Opinion: Yakima County’s pointless cannabis ban should end

October 28, 2025

Statewide, voters settled the question of legalizing cannabis 13 years ago, when Washington’s Initiative 502 passed 56% to 44% and decriminalized marijuana for people over age 21.

But the debate’s still going on in Yakima County, where 58% of county voters rejected I-502.

An advisory measure on the Nov. 4 ballot asks voters whether county commissioners should lift a local ban on growing, processing and selling marijuana in unincorporated areas that Yakima County commissioners imposed in 2014.

While legal cannabis shops have sprouted in incorporated areas where the county’s ban doesn’t apply, the rule has held firm outside city limits for more than a decade. In 2017, nearly 59% of voters favored it in an advisory vote similar to the one on the current ballot.

Apparently, county voters’ sentiments haven’t changed much over the years.

Perhaps they should, though — for two practical reasons.

First, the ban is largely symbolic and isn’t accomplishing what the county intended by passing it back in 2014.

Rural residents aren’t forbidden to travel — no doubt most of them regularly visit cities where marijuana is legal and readily available. It’s illogical to think that the ban is doing much of anything to block anyone’s access to cannabis.

And despite the numerous health warnings that Commissioner LaDon Linde himself detailed in a recent YH-R guest commentary, it’s unlikely the ban is dissuading anyone who wants to indulge.

So continuing it seems like a futile gesture.

Second, the county is passing up tax revenue from cannabis sales.

The state’s legalization of marijuana made way for a 37% excise tax on licensed cannabis products that consumers pay at the cash register.
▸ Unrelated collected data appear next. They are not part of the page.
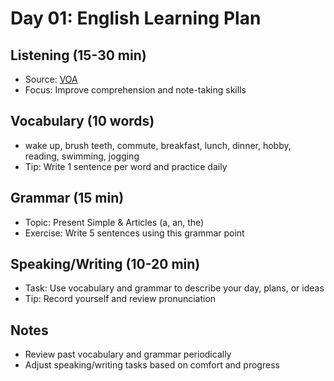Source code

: # Day 01: English Learning Plan

## Listening (15-30 min)
- Source: [VOA](https://learningenglish.voanews.com/)
- Focus: Improve comprehension and note-taking skills

## Vocabulary (10 words)
- wake up, brush teeth, commute, breakfast, lunch, dinner, hobby, reading, swimming, jogging
- Tip: Write 1 sentence per word and practice daily

## Grammar (15 min)
- Topic: Present Simple & Articles (a, an, the)
- Exercise: Write 5 sentences using this grammar point

## Speaking/Writing (10-20 min)
- Task: Use vocabulary and grammar to describe your day, plans, or ideas
- Tip: Record yourself and review pronunciation

## Notes
- Review past vocabulary and grammar periodically
- Adjust speaking/writing tasks based on comfort and progress


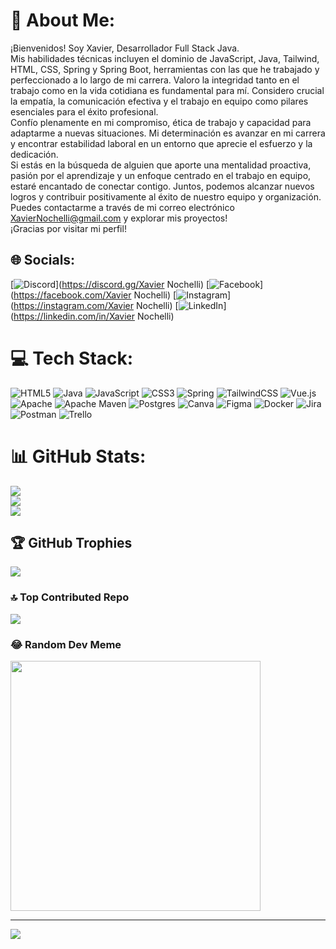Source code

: # 💫 About Me:
¡Bienvenidos! Soy Xavier, Desarrollador Full Stack Java.<br>Mis habilidades técnicas incluyen el dominio de JavaScript, Java, Tailwind, HTML, CSS, Spring y Spring Boot, herramientas con las que he trabajado y perfeccionado a lo largo de mi carrera. Valoro la integridad tanto en el trabajo como en la vida cotidiana es fundamental para mí. Considero crucial la empatía, la comunicación efectiva y el trabajo en equipo como pilares esenciales para el éxito profesional.<br>Confío plenamente en mi compromiso, ética de trabajo y capacidad para adaptarme a nuevas situaciones. Mi determinación es avanzar en mi carrera y encontrar estabilidad laboral en un entorno que aprecie el esfuerzo y la dedicación.<br>Si estás en la búsqueda de alguien que aporte una mentalidad proactiva, pasión por el aprendizaje y un enfoque centrado en el trabajo en equipo, estaré encantado de conectar contigo. Juntos, podemos alcanzar nuevos logros y contribuir positivamente al éxito de nuestro equipo y organización.<br>Puedes contactarme a través de mi correo electrónico XavierNochelli@gmail.com y explorar mis proyectos!<br>¡Gracias por visitar mi perfil!


## 🌐 Socials:
[![Discord](https://img.shields.io/badge/Discord-%237289DA.svg?logo=discord&logoColor=white)](https://discord.gg/Xavier Nochelli) [![Facebook](https://img.shields.io/badge/Facebook-%231877F2.svg?logo=Facebook&logoColor=white)](https://facebook.com/Xavier Nochelli) [![Instagram](https://img.shields.io/badge/Instagram-%23E4405F.svg?logo=Instagram&logoColor=white)](https://instagram.com/Xavier Nochelli) [![LinkedIn](https://img.shields.io/badge/LinkedIn-%230077B5.svg?logo=linkedin&logoColor=white)](https://linkedin.com/in/Xavier Nochelli) 

# 💻 Tech Stack:
![HTML5](https://img.shields.io/badge/html5-%23E34F26.svg?style=for-the-badge&logo=html5&logoColor=white) ![Java](https://img.shields.io/badge/java-%23ED8B00.svg?style=for-the-badge&logo=openjdk&logoColor=white) ![JavaScript](https://img.shields.io/badge/javascript-%23323330.svg?style=for-the-badge&logo=javascript&logoColor=%23F7DF1E) ![CSS3](https://img.shields.io/badge/css3-%231572B6.svg?style=for-the-badge&logo=css3&logoColor=white) ![Spring](https://img.shields.io/badge/spring-%236DB33F.svg?style=for-the-badge&logo=spring&logoColor=white) ![TailwindCSS](https://img.shields.io/badge/tailwindcss-%2338B2AC.svg?style=for-the-badge&logo=tailwind-css&logoColor=white) ![Vue.js](https://img.shields.io/badge/vue.js-%2335495e.svg?style=for-the-badge&logo=vuedotjs&logoColor=%234FC08D) ![Apache](https://img.shields.io/badge/apache-%23D42029.svg?style=for-the-badge&logo=apache&logoColor=white) ![Apache Maven](https://img.shields.io/badge/Apache%20Maven-C71A36?style=for-the-badge&logo=Apache%20Maven&logoColor=white) ![Postgres](https://img.shields.io/badge/postgres-%23316192.svg?style=for-the-badge&logo=postgresql&logoColor=white) ![Canva](https://img.shields.io/badge/Canva-%2300C4CC.svg?style=for-the-badge&logo=Canva&logoColor=white) ![Figma](https://img.shields.io/badge/figma-%23F24E1E.svg?style=for-the-badge&logo=figma&logoColor=white) ![Docker](https://img.shields.io/badge/docker-%230db7ed.svg?style=for-the-badge&logo=docker&logoColor=white) ![Jira](https://img.shields.io/badge/jira-%230A0FFF.svg?style=for-the-badge&logo=jira&logoColor=white) ![Postman](https://img.shields.io/badge/Postman-FF6C37?style=for-the-badge&logo=postman&logoColor=white) ![Trello](https://img.shields.io/badge/Trello-%23026AA7.svg?style=for-the-badge&logo=Trello&logoColor=white)
# 📊 GitHub Stats:
![](https://github-readme-stats.vercel.app/api?username=Xn0ch3&theme=chartreuse-dark&hide_border=false&include_all_commits=true&count_private=true)<br/>
![](https://github-readme-streak-stats.herokuapp.com/?user=Xn0ch3&theme=chartreuse-dark&hide_border=false)<br/>
![](https://github-readme-stats.vercel.app/api/top-langs/?username=Xn0ch3&theme=chartreuse-dark&hide_border=false&include_all_commits=true&count_private=true&layout=compact)

## 🏆 GitHub Trophies
![](https://github-profile-trophy.vercel.app/?username=Xn0ch3&theme=radical&no-frame=false&no-bg=true&margin-w=4)

### 🔝 Top Contributed Repo
![](https://github-contributor-stats.vercel.app/api?username=Xn0ch3&limit=5&theme=dark&combine_all_yearly_contributions=true)

### 😂 Random Dev Meme
<img src='https://randommeme-five.vercel.app/' style="height: 400px;"/>

---
[![](https://visitcount.itsvg.in/api?id=Xn0ch3&icon=5&color=0)](https://visitcount.itsvg.in)

<!-- Proudly created with GPRM ( https://gprm.itsvg.in ) -->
The state keeps most of that money, but some of it goes back to local jurisdictions that allow sales.

The local ban disqualifies the county from collecting what could amount to about $500,000 a year, according to state estimates.

And half a million dollars, as Yakima County Commissioner Kyle Curtis told the YH-R‘s Olivia Palmer, could help pay for additional sheriff’s deputies and supplement local drug-education programs.

It could also come in handy if a predicted county budget shortfall comes to pass.

Whatever voters have to say in next week’s election, the ban’s fate remains solely in the hands of county commissioners.

We urge them to lift the ban, but we suspect they’ve made that decision more difficult for themselves by placing this measure on the ballot. Whichever way Tuesday’s vote goes, commissioners will have to balance split opinions among their constituents.